◆ **What is needed**
Set down, exactly, every line from the top of the listing through the one holding "micrograph of testis".

(Beginning of Material provided)

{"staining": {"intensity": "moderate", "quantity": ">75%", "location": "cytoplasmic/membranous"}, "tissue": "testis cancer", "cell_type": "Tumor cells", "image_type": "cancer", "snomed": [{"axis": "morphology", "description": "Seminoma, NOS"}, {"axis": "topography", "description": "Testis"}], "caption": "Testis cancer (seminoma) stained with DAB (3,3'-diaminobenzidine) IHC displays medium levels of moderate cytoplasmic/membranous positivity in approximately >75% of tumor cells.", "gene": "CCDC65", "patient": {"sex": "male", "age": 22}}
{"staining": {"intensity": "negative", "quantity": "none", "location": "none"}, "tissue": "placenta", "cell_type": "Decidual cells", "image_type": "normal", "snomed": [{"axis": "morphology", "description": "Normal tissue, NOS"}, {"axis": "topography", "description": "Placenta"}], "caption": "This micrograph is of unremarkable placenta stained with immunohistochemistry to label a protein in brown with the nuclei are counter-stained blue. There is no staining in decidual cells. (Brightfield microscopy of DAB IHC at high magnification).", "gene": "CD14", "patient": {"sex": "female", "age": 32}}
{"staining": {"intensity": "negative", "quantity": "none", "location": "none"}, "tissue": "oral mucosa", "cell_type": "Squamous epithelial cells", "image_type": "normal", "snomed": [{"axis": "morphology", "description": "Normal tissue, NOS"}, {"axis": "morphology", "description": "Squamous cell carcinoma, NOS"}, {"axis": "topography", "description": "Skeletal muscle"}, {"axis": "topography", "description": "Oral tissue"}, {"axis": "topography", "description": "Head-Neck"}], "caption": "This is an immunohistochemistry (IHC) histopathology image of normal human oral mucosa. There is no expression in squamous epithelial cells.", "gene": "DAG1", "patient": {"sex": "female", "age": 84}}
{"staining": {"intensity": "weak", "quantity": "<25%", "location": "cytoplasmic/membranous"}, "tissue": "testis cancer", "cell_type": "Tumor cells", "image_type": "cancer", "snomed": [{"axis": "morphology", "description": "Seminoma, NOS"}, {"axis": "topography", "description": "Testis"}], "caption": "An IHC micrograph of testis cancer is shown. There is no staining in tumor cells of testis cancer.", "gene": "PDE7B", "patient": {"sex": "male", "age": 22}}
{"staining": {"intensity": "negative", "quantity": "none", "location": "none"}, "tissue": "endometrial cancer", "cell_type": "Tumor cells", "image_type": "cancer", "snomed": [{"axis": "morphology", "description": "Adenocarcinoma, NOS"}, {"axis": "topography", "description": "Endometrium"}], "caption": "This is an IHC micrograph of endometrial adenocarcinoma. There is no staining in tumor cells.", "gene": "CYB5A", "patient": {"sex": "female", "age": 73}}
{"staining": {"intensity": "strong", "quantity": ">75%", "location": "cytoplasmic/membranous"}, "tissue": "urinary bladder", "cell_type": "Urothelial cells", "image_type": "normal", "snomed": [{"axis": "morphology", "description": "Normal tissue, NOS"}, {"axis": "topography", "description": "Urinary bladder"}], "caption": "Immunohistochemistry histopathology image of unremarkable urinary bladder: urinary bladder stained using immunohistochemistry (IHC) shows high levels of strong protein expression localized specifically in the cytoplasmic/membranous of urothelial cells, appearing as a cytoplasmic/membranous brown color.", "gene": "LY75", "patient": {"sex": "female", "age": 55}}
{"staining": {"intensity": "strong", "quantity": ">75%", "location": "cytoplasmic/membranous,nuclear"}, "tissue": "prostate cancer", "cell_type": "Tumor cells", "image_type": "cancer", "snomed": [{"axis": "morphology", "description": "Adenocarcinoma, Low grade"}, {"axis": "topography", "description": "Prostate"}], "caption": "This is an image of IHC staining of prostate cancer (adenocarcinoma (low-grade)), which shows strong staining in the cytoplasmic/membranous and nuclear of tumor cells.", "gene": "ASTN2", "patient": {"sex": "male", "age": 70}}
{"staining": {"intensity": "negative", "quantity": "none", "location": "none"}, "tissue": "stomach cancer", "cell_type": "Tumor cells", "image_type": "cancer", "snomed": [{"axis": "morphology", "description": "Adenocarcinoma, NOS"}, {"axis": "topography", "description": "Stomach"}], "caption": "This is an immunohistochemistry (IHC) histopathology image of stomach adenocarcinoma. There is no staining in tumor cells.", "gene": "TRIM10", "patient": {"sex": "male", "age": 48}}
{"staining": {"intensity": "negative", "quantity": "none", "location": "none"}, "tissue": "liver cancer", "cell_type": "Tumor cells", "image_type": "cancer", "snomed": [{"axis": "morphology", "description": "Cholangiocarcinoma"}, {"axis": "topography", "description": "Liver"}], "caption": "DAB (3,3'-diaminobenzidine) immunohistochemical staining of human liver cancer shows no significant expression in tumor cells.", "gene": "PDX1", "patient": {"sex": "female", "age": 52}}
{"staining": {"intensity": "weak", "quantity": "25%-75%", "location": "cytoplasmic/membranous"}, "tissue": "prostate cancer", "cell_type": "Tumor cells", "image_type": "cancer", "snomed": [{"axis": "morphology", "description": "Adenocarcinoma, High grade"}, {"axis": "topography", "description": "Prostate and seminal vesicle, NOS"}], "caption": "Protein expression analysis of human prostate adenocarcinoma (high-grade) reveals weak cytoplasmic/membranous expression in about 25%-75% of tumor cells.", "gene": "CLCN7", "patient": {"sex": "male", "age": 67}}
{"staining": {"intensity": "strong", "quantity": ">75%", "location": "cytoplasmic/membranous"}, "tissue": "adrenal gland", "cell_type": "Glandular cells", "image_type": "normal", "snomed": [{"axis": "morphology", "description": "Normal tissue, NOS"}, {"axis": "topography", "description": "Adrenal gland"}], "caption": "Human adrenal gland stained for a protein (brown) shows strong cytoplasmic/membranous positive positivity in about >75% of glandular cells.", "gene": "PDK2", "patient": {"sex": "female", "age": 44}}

(End of Material provided)

◆ **Task output**
{"staining": {"intensity": "moderate", "quantity": ">75%", "location": "cytoplasmic/membranous"}, "tissue": "testis cancer", "cell_type": "Tumor cells", "image_type": "cancer", "snomed": [{"axis": "morphology", "description": "Seminoma, NOS"}, {"axis": "topography", "description": "Testis"}], "caption": "Testis cancer (seminoma) stained with DAB (3,3'-diaminobenzidine) IHC displays medium levels of moderate cytoplasmic/membranous positivity in approximately >75% of tumor cells.", "gene": "CCDC65", "patient": {"sex": "male", "age": 22}}
{"staining": {"intensity": "negative", "quantity": "none", "location": "none"}, "tissue": "placenta", "cell_type": "Decidual cells", "image_type": "normal", "snomed": [{"axis": "morphology", "description": "Normal tissue, NOS"}, {"axis": "topography", "description": "Placenta"}], "caption": "This micrograph is of unremarkable placenta stained with immunohistochemistry to label a protein in brown with the nuclei are counter-stained blue. There is no staining in decidual cells. (Brightfield microscopy of DAB IHC at high magnification).", "gene": "CD14", "patient": {"sex": "female", "age": 32}}
{"staining": {"intensity": "negative", "quantity": "none", "location": "none"}, "tissue": "oral mucosa", "cell_type": "Squamous epithelial cells", "image_type": "normal", "snomed": [{"axis": "morphology", "description": "Normal tissue, NOS"}, {"axis": "morphology", "description": "Squamous cell carcinoma, NOS"}, {"axis": "topography", "description": "Skeletal muscle"}, {"axis": "topography", "description": "Oral tissue"}, {"axis": "topography", "description": "Head-Neck"}], "caption": "This is an immunohistochemistry (IHC) histopathology image of normal human oral mucosa. There is no expression in squamous epithelial cells.", "gene": "DAG1", "patient": {"sex": "female", "age": 84}}
{"staining": {"intensity": "weak", "quantity": "<25%", "location": "cytoplasmic/membranous"}, "tissue": "testis cancer", "cell_type": "Tumor cells", "image_type": "cancer", "snomed": [{"axis": "morphology", "description": "Seminoma, NOS"}, {"axis": "topography", "description": "Testis"}], "caption": "An IHC micrograph of testis cancer is shown. There is no staining in tumor cells of testis cancer.", "gene": "PDE7B", "patient": {"sex": "male", "age": 22}}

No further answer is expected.